Generate samples from an array of alpha distributions.
"""
r = np.random.standard_gamma(alphas)
return r / r.sum(-1, keepdims=True)
if __name__ == "__main__":
alphas = 2 ** np.random.randint(0, 4, size=(6, 3))
np.random.seed(1234)
d1 = dirichlet_sample(alphas)
print "dirichlet_sample:"
print d1
np.random.seed(1234)
d2 = np.empty(alphas.shape)
for k in range(len(alphas)):
d2[k] = np.random.dirichlet(alphas[k])
print "np.random.dirichlet:"
print d2
# Compare d1 and d2:
err = np.abs(d1 - d2).max()
print "max difference:", err
Sample run:
dirichlet_sample:
[[ 0.38980834 0.4043844 0.20580726]
[ 0.14076375 0.26906604 0.59017021]
[ 0.64223074 0.26099934 0.09676991]
[ 0.21880145 0.33775249 0.44344606]
[ 0.39879859 0.40984454 0.19135688]
[ 0.73976425 0.21467288 0.04556287]]
np.random.dirichlet:
[[ 0.38980834 0.4043844 0.20580726]
[ 0.14076375 0.26906604 0.59017021]
[ 0.64223074 0.26099934 0.09676991]
[ 0.21880145 0.33775249 0.44344606]
[ 0.39879859 0.40984454 0.19135688]
[ 0.73976425 0.21467288 0.04556287]]
max difference: 5.55111512313e-17
I think you're looking for
y = np.array([np.random.dirichlet(x) for x in alphas])

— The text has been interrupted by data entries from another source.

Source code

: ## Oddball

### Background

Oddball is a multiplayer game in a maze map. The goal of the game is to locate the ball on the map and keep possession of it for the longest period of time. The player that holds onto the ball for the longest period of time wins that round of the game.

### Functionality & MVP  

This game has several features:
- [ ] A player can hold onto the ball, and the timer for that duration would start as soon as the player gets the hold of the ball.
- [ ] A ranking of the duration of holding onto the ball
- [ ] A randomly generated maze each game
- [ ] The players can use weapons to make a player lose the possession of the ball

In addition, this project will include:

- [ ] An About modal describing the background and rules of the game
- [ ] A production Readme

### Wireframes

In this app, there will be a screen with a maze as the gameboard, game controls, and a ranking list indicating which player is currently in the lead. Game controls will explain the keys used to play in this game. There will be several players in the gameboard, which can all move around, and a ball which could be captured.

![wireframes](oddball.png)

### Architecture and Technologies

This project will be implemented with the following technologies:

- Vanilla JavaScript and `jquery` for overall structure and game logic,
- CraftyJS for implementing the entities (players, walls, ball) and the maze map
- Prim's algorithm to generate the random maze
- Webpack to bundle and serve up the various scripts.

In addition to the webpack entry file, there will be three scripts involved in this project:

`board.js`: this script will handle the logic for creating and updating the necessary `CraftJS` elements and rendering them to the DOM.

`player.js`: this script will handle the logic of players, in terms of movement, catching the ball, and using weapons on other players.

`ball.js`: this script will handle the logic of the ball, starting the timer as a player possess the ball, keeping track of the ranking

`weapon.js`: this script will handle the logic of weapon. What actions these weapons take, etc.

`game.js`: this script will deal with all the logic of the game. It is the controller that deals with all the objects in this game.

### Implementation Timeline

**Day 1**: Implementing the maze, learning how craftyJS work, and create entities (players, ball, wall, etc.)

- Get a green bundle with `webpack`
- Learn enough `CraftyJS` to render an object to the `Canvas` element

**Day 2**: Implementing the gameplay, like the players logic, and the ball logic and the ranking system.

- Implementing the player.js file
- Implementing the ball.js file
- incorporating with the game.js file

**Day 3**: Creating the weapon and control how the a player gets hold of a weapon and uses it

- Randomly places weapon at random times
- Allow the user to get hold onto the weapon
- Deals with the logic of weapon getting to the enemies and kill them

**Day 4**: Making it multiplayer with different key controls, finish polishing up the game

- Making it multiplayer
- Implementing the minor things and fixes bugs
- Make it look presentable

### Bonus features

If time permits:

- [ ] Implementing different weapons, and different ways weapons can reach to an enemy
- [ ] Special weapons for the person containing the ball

for your list comprehension. Otherwise you're simply passing a python list or tuple. I imagine the reason numpy.random.dirichlet does not accept your list of alpha values is because it's not set up to - it already accepts an array, which it expects to have a dimension of k, as per the documentation.